It was assumed by the Supreme Court that the gold delivered was the property of the defendant, and taken from its coffers; but that is not conclusively proved. There was room for the jury to find that the delivery was made from the gold of dealers, deposited in the clearing department of the bank for delivery upon contracts in the customary method, and that *Page 147 
the defendant was liable to account and had accounted for it, and in that view the question was material as to what was the actual cost to the defendant of the gold delivered, and, in another form, what the cost of the performance of the contract was to the defendant, and should have been answered. It was error to exclude the evidence, as upon the whole case a fair case was made for the jury, had it been material, as to the source from which the gold came; so as upon any theory, to raise a proper question as to the character and extent of the indemnity to which the defendant was entitled.

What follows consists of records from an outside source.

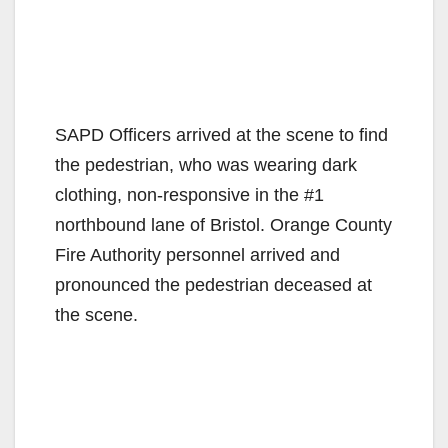
SAPD Officers arrived at the scene to find
the pedestrian, who was wearing dark
clothing, non-responsive in the #1
northbound lane of Bristol. Orange County
Fire Authority personnel arrived and
pronounced the pedestrian deceased at
the scene.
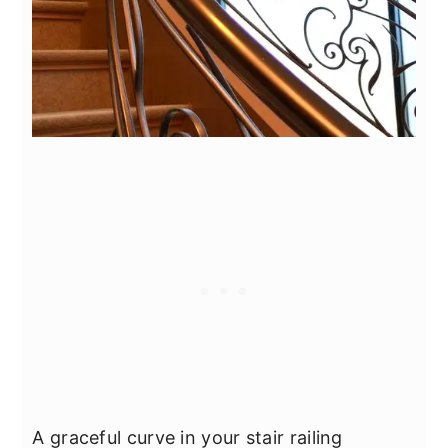
A graceful curve in your stair railing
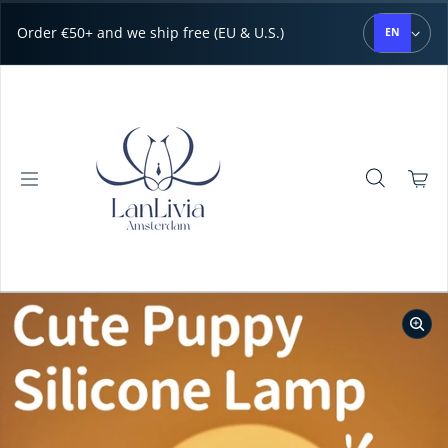
Skip to content
Order €50+ and we ship free (EU & U.S.)
EN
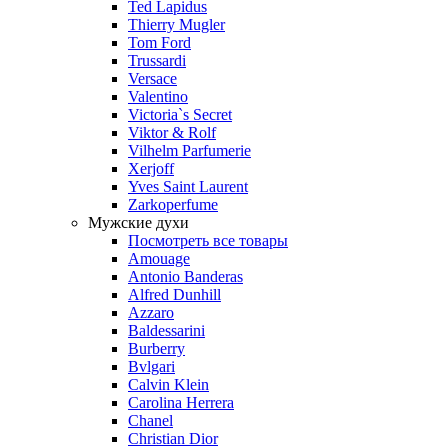
Ted Lapidus
Thierry Mugler
Tom Ford
Trussardi
Versace
Valentino
Victoria`s Secret
Viktor & Rolf
Vilhelm Parfumerie
Xerjoff
Yves Saint Laurent
Zarkoperfume
Мужские духи
Посмотреть все товары
Amouage
Antonio Banderas
Alfred Dunhill
Azzaro
Baldessarini
Burberry
Bvlgari
Calvin Klein
Carolina Herrera
Chanel
Christian Dior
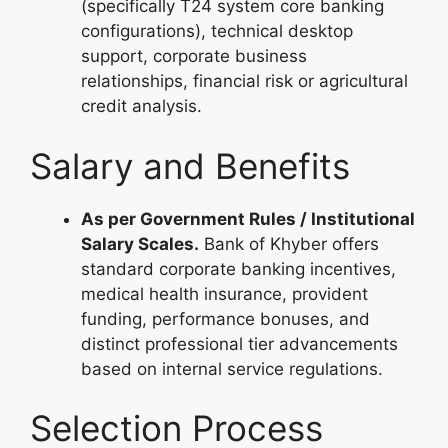
(specifically T24 system core banking
configurations), technical desktop
support, corporate business
relationships, financial risk or agricultural
credit analysis.
Salary and Benefits
As per Government Rules / Institutional
Salary Scales.
Bank of Khyber offers
standard corporate banking incentives,
medical health insurance, provident
funding, performance bonuses, and
distinct professional tier advancements
based on internal service regulations.
Selection Process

But, in my view of the case, the error of the court below was radical in making the rights and obligations of the parties to depend upon the rules of law applicable to borrower and lender of articles to be returned in kind, rather than to principal and agent, in which the latter is entitled to indemnity irrespective of the form of the transaction. There is no question before us as to the sufficiency of the pleadings, and none was made upon the trial that the evidence excluded was incompetent under the pleadings.
The fact that the defendant suggested to its dealers that they should, under the peculiar circumstances of that day, known in the traditions of Wall street as "Black Friday," settle their contracts between themselves and not through the agency of the bank, is wholly immaterial. The contract was to be performed at and through the instrumentality of the bank, and the purchaser did not assent to a settlement elsewhere, but demanded a performance at the bank and by the defendant as the common agent of both parties. The defendant did not tender or deliver the gold elsewhere to the purchaser, but adopts the performance by the defendant, and, for aught we know, they may have sold the gold which they had for delivery under the contract, in the earlier hours of the day, at the almost fabulous prices then ruling, and thus profited by making default in their contract actually performed on their behalf by the defendant.
Neither is there any question respecting the tender or its sufficiency, or the waiver of any rights by the defendant *Page 148 
by not asserting its legal rights as now claimed, at the time of the tender. It was not a case for a tender and the plaintiffs were not entitled to demand of the defendant the whole amount received for the gold delivered. They were only entitled to the surplus after deducting the amount to which the defendant was entitled by way of indemnity. In other words, they were entitled to an accounting by their agent and to a payment of any balance that should be due them upon the transaction. Taking the price of gold as it appears by the record to have been at the hour of the performance of this contract, the gold was furnished at a cost of about 135, which would entitle the plaintiffs to something over six per cent upon $50,000 delivered; and if they recover that sum they will recover all that they would have made by performing the contract in person and with their own gold; and, unless it appears that in some legitimate way the defendant was compelled to pay more for the gold delivered, the agent will be fully indemnified and equal and exact justice done between the parties, in strict accordance with the well-established rules of law governing transactions between principal and agent. But if the rule adopted by the court below is adhered to, the agent, without fault on its part, will be made to sustain a loss of some fifteen per cent upon the $50,000, which it could not have avoided except by refusing to perform the contract in behalf of the principals and leaving them to abide by the consequences of their own default, and the plaintiff's will have made several thousand dollars by leaving their agent to stand in the breach and take the consequences of their default. This would be grossly unjust, as well as a perversion of legal principles. A fluctuation in the price of gold in the other direction might, by the application of the same rule, have compelled the plaintiffs to deliver gold worth and costing much more than the price at which it was sold by them, thus imposing upon them a loss on a contract upon which there was an actual profit and giving to the agent a profit to which it was not entitled.
The judgment must be reversed and a new trial granted.
All concur; CHURCH, Ch. J., in result.